Sehari sebelum kejadian, diketahui Herman memang diserahkan kuasa untuk mengatur gerakan guna menumpas pergerakan PKI.
Melalui wewenangnya sebagai Kepala Biro Antar Angkatan danb Kesiapsiagaan Staf Umum AD, Herman mengambil alih 10 unit truk yang berada di pool Resimen Cakrabirawa Cawang untuk Brigade Kavaleri Letnan Kolonel Wing Wiryawan.

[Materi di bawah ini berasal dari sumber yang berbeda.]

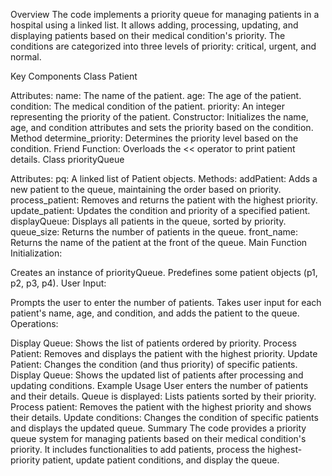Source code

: Overview
The code implements a priority queue for managing patients in a hospital using a linked list. It allows adding, processing, updating, and displaying patients based on their medical condition's priority.
The conditions are categorized into three levels of priority: critical, urgent, and normal.

Key Components
Class Patient

Attributes:
name: The name of the patient.
age: The age of the patient.
condition: The medical condition of the patient.
priority: An integer representing the priority of the patient.
Constructor: Initializes the name, age, and condition attributes and sets the priority based on the condition.
Method determine_priority: Determines the priority level based on the condition.
Friend Function: Overloads the << operator to print patient details.
Class priorityQueue

Attributes:
pq: A linked list of Patient objects.
Methods:
addPatient: Adds a new patient to the queue, maintaining the order based on priority.
process_patient: Removes and returns the patient with the highest priority.
update_patient: Updates the condition and priority of a specified patient.
displayQueue: Displays all patients in the queue, sorted by priority.
queue_size: Returns the number of patients in the queue.
front_name: Returns the name of the patient at the front of the queue.
Main Function
Initialization:

Creates an instance of priorityQueue.
Predefines some patient objects (p1, p2, p3, p4).
User Input:

Prompts the user to enter the number of patients.
Takes user input for each patient's name, age, and condition, and adds the patient to the queue.
Operations:

Display Queue: Shows the list of patients ordered by priority.
Process Patient: Removes and displays the patient with the highest priority.
Update Patient: Changes the condition (and thus priority) of specific patients.
Display Queue: Shows the updated list of patients after processing and updating conditions.
Example Usage
User enters the number of patients and their details.
Queue is displayed: Lists patients sorted by their priority.
Process patient: Removes the patient with the highest priority and shows their details.
Update conditions: Changes the condition of specific patients and displays the updated queue.
Summary
The code provides a priority queue system for managing patients based on their medical condition's priority. It includes functionalities to add patients, process the highest-priority patient, update patient conditions, and display the queue.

Selanjutnya Herman bergerak ke Jalan Madiun, mengobrak-abrik markas Badan Pusat Intelijen (BPI) pimpinan Soebandrio dan menangkap orang-orang yang terlibat atau diduga PKI.
Tindakannya yang dinilai terlalu gegabah dan beresiko karena menggunakan kekuatan pasukan dalam skala yang cukup besar membuat Soeharto marah besar padanya.

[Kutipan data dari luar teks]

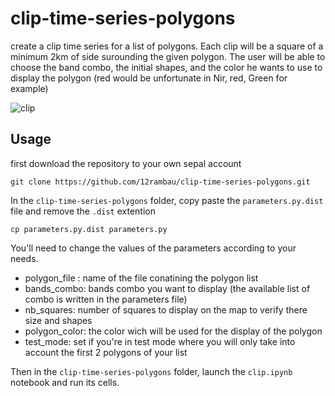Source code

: # clip-time-series-polygons

create a clip time series for a list of polygons.
Each clip will be a square of a minimum 2km of side surounding the given polygon.
The user will be able to choose the band combo, the initial shapes, and the color he wants to use to display the polygon (red would be unfortunate in Nir, red, Green for example)

![clip](./img/clip_nir_red_green.png)


## Usage

first download the repository to your own sepal account 

```
git clone https://github.com/12rambau/clip-time-series-polygons.git
```

In the `clip-time-series-polygons` folder, copy paste the `parameters.py.dist` file and remove the `.dist` extention 

```
cp parameters.py.dist parameters.py
```

You'll need to change the values of the parameters according to your needs. 
- polygon_file : name of the file conatining the polygon list
- bands_combo: bands combo you want to display (the available list of combo is written in the parameters file)
- nb_squares: number of squares to display on the map to verify there size and shapes
- polygon_color: the color wich will be used for the display of the polygon
- test_mode: set if you're in test mode where you will only take into account the first 2 polygons of your list

Then in the `clip-time-series-polygons` folder, launch the `clip.ipynb` notebook and run its cells.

Keputusan Herman kala itu dianggap melangkahi posisi Soeharto sebagai Panglima Kostrad yang dinilai lebih berwenang.
Seperti yang dituturkan oleh sejarawan Rushdy Hoesein dalam buku tersebut, Herman sempat merasa ketakutan dengan amukan mantan presiden tersebut.
Herman sadar betul apa yang dia lakukan memang agak gegabah.
Terlebih lagi, menurut Rusdhy Hoesein, Soeharto memang acap kali menunjukkan bahwa ia memiliki perangai yang pantang untuk dilangkahi.
"Kalau (pistol) itu meledak, mati gue,” kata Herman kepada Rusdhy Hoesein setelah bertahun-tahun kemudian.